Unless the judge's language unambiguously states that the judge does not believe he has the authority to make a downward departure, we do not have jurisdiction to review the denial of a downward departure. United States v. Guidry, 199 F.3d 1150, 1161 (10th Cir. 1999). The transcript of Mr. Dimas-Bernal's change of plea hearing contains no such statement.
Pursuant to our duty under Anders, we have conducted an independent review. Because we agree that there are no nonfrivolous issues on appeal, we grant counsel's motion to withdraw, dismiss the appeal for lack of jurisdiction, and affirm Mr. Dimas-Bernal's sentence.

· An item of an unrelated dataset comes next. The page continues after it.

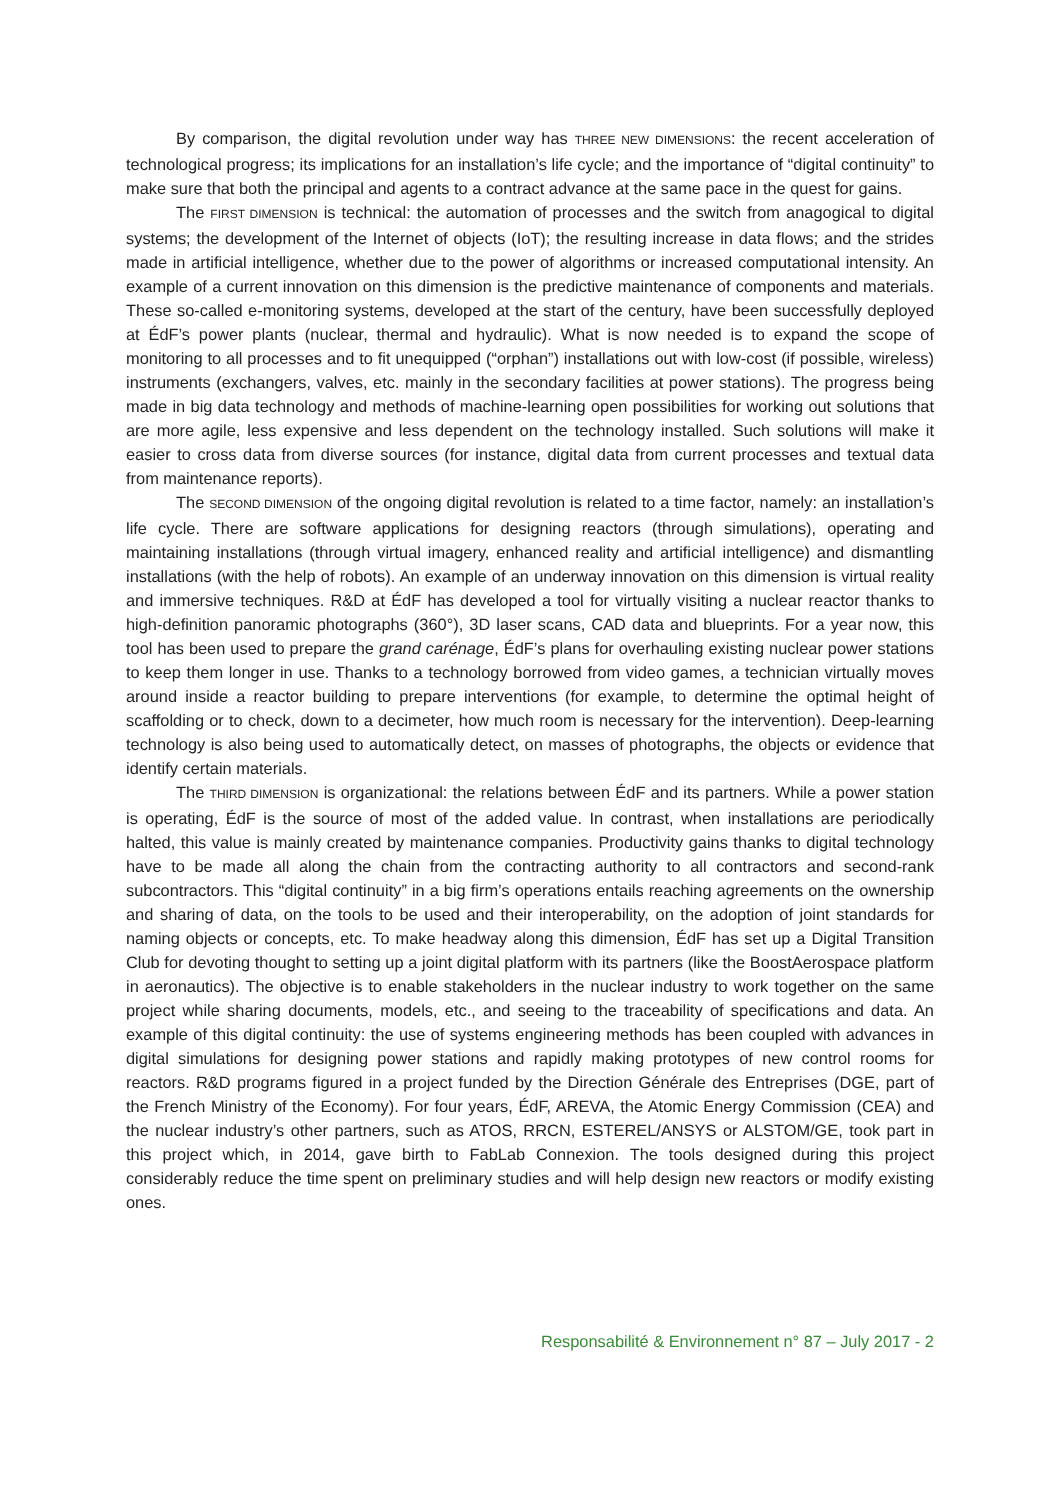By comparison, the digital revolution under way has THREE NEW DIMENSIONS: the recent acceleration of technological progress; its implications for an installation’s life cycle; and the importance of “digital continuity” to make sure that both the principal and agents to a contract advance at the same pace in the quest for gains.
The FIRST DIMENSION is technical: the automation of processes and the switch from anagogical to digital systems; the development of the Internet of objects (IoT); the resulting increase in data flows; and the strides made in artificial intelligence, whether due to the power of algorithms or increased computational intensity. An example of a current innovation on this dimension is the predictive maintenance of components and materials. These so-called e-monitoring systems, developed at the start of the century, have been successfully deployed at ÉdF’s power plants (nuclear, thermal and hydraulic). What is now needed is to expand the scope of monitoring to all processes and to fit unequipped (“orphan”) installations out with low-cost (if possible, wireless) instruments (exchangers, valves, etc. mainly in the secondary facilities at power stations). The progress being made in big data technology and methods of machine-learning open possibilities for working out solutions that are more agile, less expensive and less dependent on the technology installed. Such solutions will make it easier to cross data from diverse sources (for instance, digital data from current processes and textual data from maintenance reports).
The SECOND DIMENSION of the ongoing digital revolution is related to a time factor, namely: an installation’s life cycle. There are software applications for designing reactors (through simulations), operating and maintaining installations (through virtual imagery, enhanced reality and artificial intelligence) and dismantling installations (with the help of robots). An example of an underway innovation on this dimension is virtual reality and immersive techniques. R&D at ÉdF has developed a tool for virtually visiting a nuclear reactor thanks to high-definition panoramic photographs (360°), 3D laser scans, CAD data and blueprints. For a year now, this tool has been used to prepare the grand carénage, ÉdF’s plans for overhauling existing nuclear power stations to keep them longer in use. Thanks to a technology borrowed from video games, a technician virtually moves around inside a reactor building to prepare interventions (for example, to determine the optimal height of scaffolding or to check, down to a decimeter, how much room is necessary for the intervention). Deep-learning technology is also being used to automatically detect, on masses of photographs, the objects or evidence that identify certain materials.
The THIRD DIMENSION is organizational: the relations between ÉdF and its partners. While a power station is operating, ÉdF is the source of most of the added value. In contrast, when installations are periodically halted, this value is mainly created by maintenance companies. Productivity gains thanks to digital technology have to be made all along the chain from the contracting authority to all contractors and second-rank subcontractors. This “digital continuity” in a big firm’s operations entails reaching agreements on the ownership and sharing of data, on the tools to be used and their interoperability, on the adoption of joint standards for naming objects or concepts, etc. To make headway along this dimension, ÉdF has set up a Digital Transition Club for devoting thought to setting up a joint digital platform with its partners (like the BoostAerospace platform in aeronautics). The objective is to enable stakeholders in the nuclear industry to work together on the same project while sharing documents, models, etc., and seeing to the traceability of specifications and data. An example of this digital continuity: the use of systems engineering methods has been coupled with advances in digital simulations for designing power stations and rapidly making prototypes of new control rooms for reactors. R&D programs figured in a project funded by the Direction Générale des Entreprises (DGE, part of the French Ministry of the Economy). For four years, ÉdF, AREVA, the Atomic Energy Commission (CEA) and the nuclear industry’s other partners, such as ATOS, RRCN, ESTEREL/ANSYS or ALSTOM/GE, took part in this project which, in 2014, gave birth to FabLab Connexion. The tools designed during this project considerably reduce the time spent on preliminary studies and will help design new reactors or modify existing ones.
Responsabilité & Environnement n° 87 – July 2017 - 2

Counsel's motion to withdraw is GRANTED. The appeal is DISMISSED.
Entered for the Court
Paul J. Kelly, Jr.
*. This order and judgment is not binding precedent, except under the doctrines of law of the case, res judicata, and collateral estoppel. This court generally disfavors the citation of orders and judgments; nevertheless, an order and judgment may be cited under the terms and conditions of 10th Cir. R. 36.3.
2. After examining the briefs and the appellate record, this three-judge panel has determined unanimously that oral argument would not be of material assistance in the determination of this appeal. See Fed. R. App. P. 34(a)(2); 10th Cir. R. 34.1(G). The case is therefore ordered submitted without oral argument.